Une dernière fois ce matin, le soleil s’extirpe de la mer Méditerranée pour venir se hisser tel un projecteur naturel au-dessus du Var, de son littoral et de ses collines sauvages. Le Roc d’Azur touche à sa fin avec la course mythique autour de laquelle se sont déclinés une grosse vingtaine d’épreuves et de randonnées, un incontournable salon du cycle et des animations époustouflantes. C’est l’heure de la classique éponyme. Celle qui intervient en conclusion d’une longue et intense saison olympique et que seuls quelques-uns ont eu l’audace de cocher parmi leurs objectifs. En quête d’une belle sortie sous les couleurs d’Orbea, Julien Absalon aurait pu être de ceux-là, mais il misera sur le plaisir avant tout, et c’est déjà un vrai plaisir que de le revoir sur la première ligne du Roc, sur laquelle ne manqueront au fond que Jaroslav Kulhavy et Nino Schurter.
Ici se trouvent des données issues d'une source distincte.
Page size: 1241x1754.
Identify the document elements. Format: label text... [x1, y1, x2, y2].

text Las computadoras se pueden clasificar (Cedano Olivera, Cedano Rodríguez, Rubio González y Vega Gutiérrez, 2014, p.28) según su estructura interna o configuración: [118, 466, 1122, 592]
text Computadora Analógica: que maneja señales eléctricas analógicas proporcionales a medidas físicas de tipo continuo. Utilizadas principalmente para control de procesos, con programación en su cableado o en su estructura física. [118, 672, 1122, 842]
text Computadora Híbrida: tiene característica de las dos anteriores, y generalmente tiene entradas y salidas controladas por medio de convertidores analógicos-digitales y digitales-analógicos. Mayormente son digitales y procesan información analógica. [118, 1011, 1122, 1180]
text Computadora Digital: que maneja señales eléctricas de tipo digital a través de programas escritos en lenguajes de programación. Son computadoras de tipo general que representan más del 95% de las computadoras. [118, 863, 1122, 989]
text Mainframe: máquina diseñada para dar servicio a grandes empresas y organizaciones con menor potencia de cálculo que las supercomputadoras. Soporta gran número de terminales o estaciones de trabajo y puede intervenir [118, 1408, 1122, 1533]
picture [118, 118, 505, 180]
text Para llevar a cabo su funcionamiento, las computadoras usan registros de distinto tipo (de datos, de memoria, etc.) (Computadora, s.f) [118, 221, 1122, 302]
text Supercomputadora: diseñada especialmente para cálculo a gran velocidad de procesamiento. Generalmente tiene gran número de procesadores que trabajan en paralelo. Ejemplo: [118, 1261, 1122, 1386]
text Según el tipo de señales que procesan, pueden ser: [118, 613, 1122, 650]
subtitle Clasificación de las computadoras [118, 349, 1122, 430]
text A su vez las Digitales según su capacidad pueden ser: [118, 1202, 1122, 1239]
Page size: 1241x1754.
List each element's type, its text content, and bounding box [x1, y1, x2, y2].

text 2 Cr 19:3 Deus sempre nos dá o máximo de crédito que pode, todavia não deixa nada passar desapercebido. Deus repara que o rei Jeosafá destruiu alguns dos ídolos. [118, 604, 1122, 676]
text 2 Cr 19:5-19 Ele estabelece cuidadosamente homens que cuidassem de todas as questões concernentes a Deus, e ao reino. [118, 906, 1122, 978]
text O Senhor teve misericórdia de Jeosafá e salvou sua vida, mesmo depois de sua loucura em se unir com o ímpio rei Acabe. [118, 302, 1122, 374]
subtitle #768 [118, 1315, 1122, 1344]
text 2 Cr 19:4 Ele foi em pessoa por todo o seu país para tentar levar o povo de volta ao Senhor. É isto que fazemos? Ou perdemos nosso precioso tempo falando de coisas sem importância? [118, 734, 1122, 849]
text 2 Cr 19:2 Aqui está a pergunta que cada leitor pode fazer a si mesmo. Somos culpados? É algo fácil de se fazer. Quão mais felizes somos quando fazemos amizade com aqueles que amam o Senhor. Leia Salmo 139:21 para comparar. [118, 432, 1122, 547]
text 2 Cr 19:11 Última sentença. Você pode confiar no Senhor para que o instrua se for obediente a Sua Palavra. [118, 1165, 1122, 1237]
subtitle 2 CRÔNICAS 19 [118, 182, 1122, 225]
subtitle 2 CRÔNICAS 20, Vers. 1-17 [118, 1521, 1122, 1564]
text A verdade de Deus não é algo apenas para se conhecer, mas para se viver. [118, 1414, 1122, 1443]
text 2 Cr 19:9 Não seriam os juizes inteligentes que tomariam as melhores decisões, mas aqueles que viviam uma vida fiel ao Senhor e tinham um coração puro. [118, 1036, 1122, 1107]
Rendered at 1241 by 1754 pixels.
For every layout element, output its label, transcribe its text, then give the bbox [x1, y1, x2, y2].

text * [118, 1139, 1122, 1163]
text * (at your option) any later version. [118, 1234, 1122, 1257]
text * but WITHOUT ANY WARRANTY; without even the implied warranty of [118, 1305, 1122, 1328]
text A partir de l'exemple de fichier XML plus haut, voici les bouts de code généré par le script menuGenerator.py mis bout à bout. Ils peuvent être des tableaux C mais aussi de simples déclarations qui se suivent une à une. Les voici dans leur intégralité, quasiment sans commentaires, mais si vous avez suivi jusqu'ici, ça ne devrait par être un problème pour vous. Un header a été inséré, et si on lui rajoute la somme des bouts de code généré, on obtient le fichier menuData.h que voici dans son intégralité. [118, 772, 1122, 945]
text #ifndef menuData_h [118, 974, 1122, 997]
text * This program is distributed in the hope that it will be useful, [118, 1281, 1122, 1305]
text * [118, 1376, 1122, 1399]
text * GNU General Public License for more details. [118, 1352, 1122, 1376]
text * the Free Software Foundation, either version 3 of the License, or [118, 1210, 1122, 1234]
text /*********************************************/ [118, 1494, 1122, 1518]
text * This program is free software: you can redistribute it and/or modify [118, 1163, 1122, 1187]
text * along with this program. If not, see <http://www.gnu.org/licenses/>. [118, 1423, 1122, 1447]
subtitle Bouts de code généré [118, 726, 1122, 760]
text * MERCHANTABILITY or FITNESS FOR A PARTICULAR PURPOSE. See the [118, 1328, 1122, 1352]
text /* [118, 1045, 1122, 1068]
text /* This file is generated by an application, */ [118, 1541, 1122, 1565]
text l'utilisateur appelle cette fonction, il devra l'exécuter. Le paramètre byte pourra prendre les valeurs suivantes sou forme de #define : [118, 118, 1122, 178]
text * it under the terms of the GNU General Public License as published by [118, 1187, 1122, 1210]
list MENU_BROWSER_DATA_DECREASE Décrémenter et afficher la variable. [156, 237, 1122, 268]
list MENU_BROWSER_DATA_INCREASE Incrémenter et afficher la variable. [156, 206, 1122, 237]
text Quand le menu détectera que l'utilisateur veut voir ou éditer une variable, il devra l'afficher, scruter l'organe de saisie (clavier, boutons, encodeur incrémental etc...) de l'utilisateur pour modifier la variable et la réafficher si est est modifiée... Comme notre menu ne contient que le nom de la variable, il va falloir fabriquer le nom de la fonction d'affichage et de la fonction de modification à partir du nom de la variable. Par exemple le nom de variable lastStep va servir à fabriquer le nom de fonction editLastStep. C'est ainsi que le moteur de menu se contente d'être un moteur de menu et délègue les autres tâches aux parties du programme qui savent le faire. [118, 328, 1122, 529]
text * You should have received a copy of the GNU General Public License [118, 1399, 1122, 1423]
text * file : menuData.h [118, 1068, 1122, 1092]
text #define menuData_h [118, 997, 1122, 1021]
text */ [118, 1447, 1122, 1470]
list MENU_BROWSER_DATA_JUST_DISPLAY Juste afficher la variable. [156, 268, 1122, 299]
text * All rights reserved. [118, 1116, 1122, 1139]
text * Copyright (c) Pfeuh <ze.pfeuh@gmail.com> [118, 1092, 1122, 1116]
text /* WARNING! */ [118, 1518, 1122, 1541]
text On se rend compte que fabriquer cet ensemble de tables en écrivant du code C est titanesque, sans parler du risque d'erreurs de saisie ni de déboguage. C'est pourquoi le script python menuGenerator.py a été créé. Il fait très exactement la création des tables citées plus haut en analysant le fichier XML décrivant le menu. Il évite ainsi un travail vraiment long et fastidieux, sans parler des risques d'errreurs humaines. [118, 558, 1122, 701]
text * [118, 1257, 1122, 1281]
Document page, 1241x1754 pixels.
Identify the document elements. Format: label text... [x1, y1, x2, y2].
Par un temps splendide, le vrombissement de l’hélicoptère annonce à 9h30 le départ de la première vague. Au coup de pistolet, voilà le peloton des cadors qui fend l’air frisquet en direction du massif des Maures et de ses sites traditionnels. Le passage au Fournel est le premier lieu incontournable, c’est là aussi que se dessine un premier groupe de leaders. Par tradition, le vainqueur se trouve déjà dans cette échappée. Maxime Marotte (BH-SR Suntour-Peisey Vallandry) et son futur coéquipier Stéphane Tempier (TX Active-Bianchi) sont de la bonne. Puis le groupe s’égrène dans la montée de la Flûte, technique et vertigineuse sur son sommet. Les premières attaques individuelles se dessinent, et c’est Stéphane Tempier, qui bénéficie là de la présence de son coéquipier Tony Longo, qui se porte en tête à la faveur d’une descente. Constatant avoir creusé l’écart sur ses adversaires, le meilleur tricolore des Jeux de Londres décide d’insister.
A cet instant de la course, on est encore loin, très loin, de l’arrivée. Bien des pilotes avant lui se sont essayés dans des tentatives isolées, mais rarement ils sont parvenus à mener à bien un tel raid solitaire. Stéphane Tempier a pour lui l’expérience et l’intelligence. Sans jouer les chiens fous, il insiste dans les collines de l’arrière-pays, creuse l’écart dans les descentes, gère la différence dans les montées, et constate avec encouragement que la distance avec ses poursuivants se stabilise autour de la minute. Ses poursuivants ne sont pourtant pas les derniers venus : il y a là l’Allemand Jochen Kass (Multivan Merida Biking Team), son compatriote et tenant du titre Moritz Milatz (BMC MTB Racing Team) et le double lauréat du Roc d’Azur Christoph Sauser (Specialized Racing). Trois hommes surmotivés par l’enjeu d’une victoire à Fréjus.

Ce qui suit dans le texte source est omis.